# start of GIVEN RECORDS

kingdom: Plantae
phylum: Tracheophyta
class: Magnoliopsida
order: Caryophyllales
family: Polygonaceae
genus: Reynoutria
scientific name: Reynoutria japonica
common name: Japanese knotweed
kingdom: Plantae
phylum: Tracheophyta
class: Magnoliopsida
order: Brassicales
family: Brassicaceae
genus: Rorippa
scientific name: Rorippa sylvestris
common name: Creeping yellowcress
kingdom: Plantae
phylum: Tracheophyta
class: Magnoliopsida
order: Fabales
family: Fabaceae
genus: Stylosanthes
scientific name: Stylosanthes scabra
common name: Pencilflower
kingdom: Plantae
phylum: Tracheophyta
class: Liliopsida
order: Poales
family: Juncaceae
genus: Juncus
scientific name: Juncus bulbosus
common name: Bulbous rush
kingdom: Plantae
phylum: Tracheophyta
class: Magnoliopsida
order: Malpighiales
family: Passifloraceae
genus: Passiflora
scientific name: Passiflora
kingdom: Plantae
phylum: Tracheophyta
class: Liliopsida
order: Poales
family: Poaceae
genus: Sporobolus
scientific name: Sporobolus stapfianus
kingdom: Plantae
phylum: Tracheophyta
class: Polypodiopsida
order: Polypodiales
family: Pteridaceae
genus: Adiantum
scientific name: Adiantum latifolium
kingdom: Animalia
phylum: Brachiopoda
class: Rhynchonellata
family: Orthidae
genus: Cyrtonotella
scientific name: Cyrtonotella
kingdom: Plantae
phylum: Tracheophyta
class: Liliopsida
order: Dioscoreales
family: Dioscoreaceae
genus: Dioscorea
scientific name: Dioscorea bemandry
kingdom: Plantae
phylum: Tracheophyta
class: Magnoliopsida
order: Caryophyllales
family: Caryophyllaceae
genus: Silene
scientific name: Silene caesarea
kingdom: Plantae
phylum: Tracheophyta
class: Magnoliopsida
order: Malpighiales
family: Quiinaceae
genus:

# end of GIVEN RECORDS

* OBJECTIVE *
Update the records from the start through the line containing "family: Pteridaceae", replacing "common name" with "vernacular name" and leaving everything else unchanged.

* RESPONSE TO THIS EXERCISE *
kingdom: Plantae
phylum: Tracheophyta
class: Magnoliopsida
order: Caryophyllales
family: Polygonaceae
genus: Reynoutria
scientific name: Reynoutria japonica
vernacular name: Japanese knotweed
kingdom: Plantae
phylum: Tracheophyta
class: Magnoliopsida
order: Brassicales
family: Brassicaceae
genus: Rorippa
scientific name: Rorippa sylvestris
vernacular name: Creeping yellowcress
kingdom: Plantae
phylum: Tracheophyta
class: Magnoliopsida
order: Fabales
family: Fabaceae
genus: Stylosanthes
scientific name: Stylosanthes scabra
vernacular name: Pencilflower
kingdom: Plantae
phylum: Tracheophyta
class: Liliopsida
order: Poales
family: Juncaceae
genus: Juncus
scientific name: Juncus bulbosus
vernacular name: Bulbous rush
kingdom: Plantae
phylum: Tracheophyta
class: Magnoliopsida
order: Malpighiales
family: Passifloraceae
genus: Passiflora
scientific name: Passiflora
kingdom: Plantae
phylum: Tracheophyta
class: Liliopsida
order: Poales
family: Poaceae
genus: Sporobolus
scientific name: Sporobolus stapfianus
kingdom: Plantae
phylum: Tracheophyta
class: Polypodiopsida
order: Polypodiales
family: Pteridaceae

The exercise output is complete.